Eines Tages aber beschloss die Presse sich dem Gerücht zu stellten - und zwar jede auf ihre Weise. Blätter wie Bild gaben sich Volksnah und sprachen: "Was das Volk will, das soll es haben - hauptsache die Kasse stimmt!" Dieser Teil widmete sich alsbald ausschließlich Männern von Bedeutung. Männern, wie Dieter Bohlen also. Der wiederum war Mann genug, sich das gefallen zu lassen. War er doch in der Tiefe seiner schwarzen Seele mit den Bild-Produzenten eins in der Überzeugung, das Volk sei im Grunde unrettbar dämlich und das Beste an ihm sei noch immer sein Geld. Blätter wie die FAZ hingegen fühlten sich ob der Unterstellung des Lesers an ihrer selbst in den Wirren des 20. ahhunderts stets hoch und heilig gehaltenen Ehre gekratzt und verteidigten sich eben so wortreich wie wirkungslos. Immer bestrebt, sich bei der Gelegenheit gleich als absolute Antipoden des Boulevards darzustellen, beschoren sie die stark gefährdeten "alten Tugenden". Wichtig, so diese Blätter, sei einzig und allein die Qualität des Journalismus - man müsse ja schließlich nicht von jedem verstanden werden. Ein Teil des Volkes, so die Annahme dieser Presse, sei womöglich nicht nur zu retten, sondern sogar berufen, den Rest aus seiner dumpfen Plumpheit ans Licht der Erkenntnis des Wahren und Schönen zu fühern - notfalls auch gegen seinen Willen. In derartigen Blättern übersah man Herrn Bohlen geflissentlich und widmete sich eher solchen Themen wie der Musik von Pur. Mit dem Ergebnis, dass das Volk "Uns Dieter" zwar nach wie vor als bedeutende Persönlichkeit der Popkultur, Pur allerdings als gescheitertste Band der deutschen Nachkriegsgeschichte erinnerte. (Vielleicht, grübelt der sympathisierende Leser an dieser Stelle, wäre es für die Jungs von Pur besser gewesen, sie hätten nie den Versuch unternommen, 11-jährige und ihre Väter singend vor der Bühne zu vereinen, sondern statt dessen gleich medienwirksam ihre Frauen und Freundinnen verprügelt. Dann hätten sie ja wenigstens weder in der qualitäts-versessenen, bürgerlich-korrekten FAZ Erwähnung gefunden, noch in der Bild.)
So also behandelte die Presse über Jahr und Tag ihre Themen und ihre Leser. Bei diesem Tun aber wurden die einen wie die anderen nach und nach immer weniger. Bis eines Tages im Volk der Verdacht aufkam, die Presse sei insgesamt überflüssig und das Geld, welches Monat für Monat ins Abo floss, zum Fenster hinausgeworfen. Es staunte der Laie und der Fachmann wunderte sich - vermutlich nicht. Dem Fachmann nämlich hat man den Glauben an den Sinn des eigenen Tuns bereits vor Jahren auf einem Fachseminar us-amerikanischer Top-Manager ausgetrieben. Damals, in grauer Vorzeit, als noch das Gerücht von der allein selig machenden Kraft der Dividende seine Runden gedreht hatte im Land der unbegrenzten Möglichkeiten. Im Eifer der Legendenbildung hatte man seinerzeit dort leider vergessen, dass Neutralität eine Medaille mit zwei Seiten ist. Wie alles in dieser Welt.

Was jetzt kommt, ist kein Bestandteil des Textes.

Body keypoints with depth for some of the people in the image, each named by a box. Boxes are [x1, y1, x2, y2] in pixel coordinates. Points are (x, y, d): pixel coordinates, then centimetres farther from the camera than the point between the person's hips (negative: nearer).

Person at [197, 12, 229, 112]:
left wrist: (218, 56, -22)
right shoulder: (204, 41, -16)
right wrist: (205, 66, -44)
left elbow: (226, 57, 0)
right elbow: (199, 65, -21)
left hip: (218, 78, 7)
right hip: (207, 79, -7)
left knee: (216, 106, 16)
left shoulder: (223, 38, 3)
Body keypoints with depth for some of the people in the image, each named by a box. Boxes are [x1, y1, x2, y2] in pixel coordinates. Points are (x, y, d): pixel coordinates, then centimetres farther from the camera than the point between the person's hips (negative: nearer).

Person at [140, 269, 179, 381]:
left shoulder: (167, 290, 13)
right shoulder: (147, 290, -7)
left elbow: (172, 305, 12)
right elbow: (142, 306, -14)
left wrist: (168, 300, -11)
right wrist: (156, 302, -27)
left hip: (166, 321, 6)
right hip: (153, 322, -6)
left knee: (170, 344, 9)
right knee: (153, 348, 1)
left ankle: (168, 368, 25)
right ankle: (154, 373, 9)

Die zweite Seite der Neutralität aber hießt: Engagement.
Und wenn sie damals nicht begriffen haben, so sterben sie noch heute.
Ich stimme schon lange gegen diesen Unsinn von Bohlen,Hilton und wie sie alle heissen in dem ich diese Blaetter nicht kaufe - aber da so viele Leute ohne den Klatsch ueber diese sogenannten Prominente nicht leben koennen werden Zeitungen auch wohl weiter ueber sie berichten.

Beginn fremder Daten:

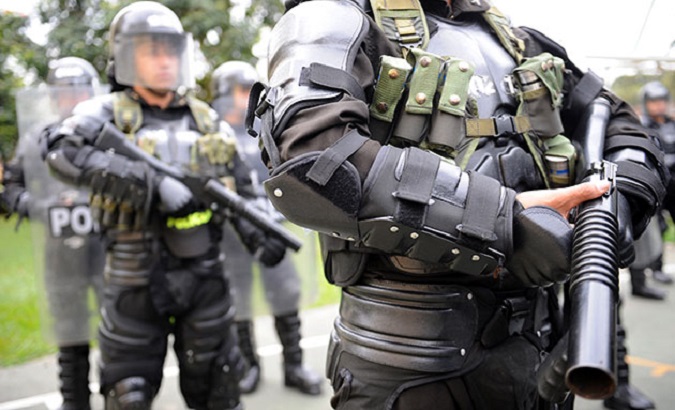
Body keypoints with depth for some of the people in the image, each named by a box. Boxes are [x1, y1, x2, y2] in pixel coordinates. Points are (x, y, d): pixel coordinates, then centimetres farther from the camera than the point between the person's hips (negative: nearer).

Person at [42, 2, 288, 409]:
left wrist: (259, 233, -6)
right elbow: (62, 150, -24)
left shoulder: (206, 119, 8)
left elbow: (242, 188, 12)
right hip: (136, 281, -3)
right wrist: (155, 182, -31)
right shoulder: (109, 113, -4)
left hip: (205, 276, 3)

endlich wird man als leser gefragt, ob man eigentlich mit dem klatschg und tratsch der journalisten behelligt werden möchte. das kommt wahrlich selten vor und ich kann das nur begrüßen. ganz oft habe ich das gefühl, dass der leser als alibi herhalten muss, damit sich die gelangweilte und überdrüssige jounaille ihr junkfood-bedürfnis abdecken kann.
aber in wirklichkeit ist der markt abgedeckt mit dieser sorte von bunten blättern und wer das will, kauft sich diese. da weiß man, was man kriegt. aber den versuch, klatsch auf höheres niveau zu transportieren, finde ich verlogen und nervig. verschont die leser, die das nicht wissen wollen!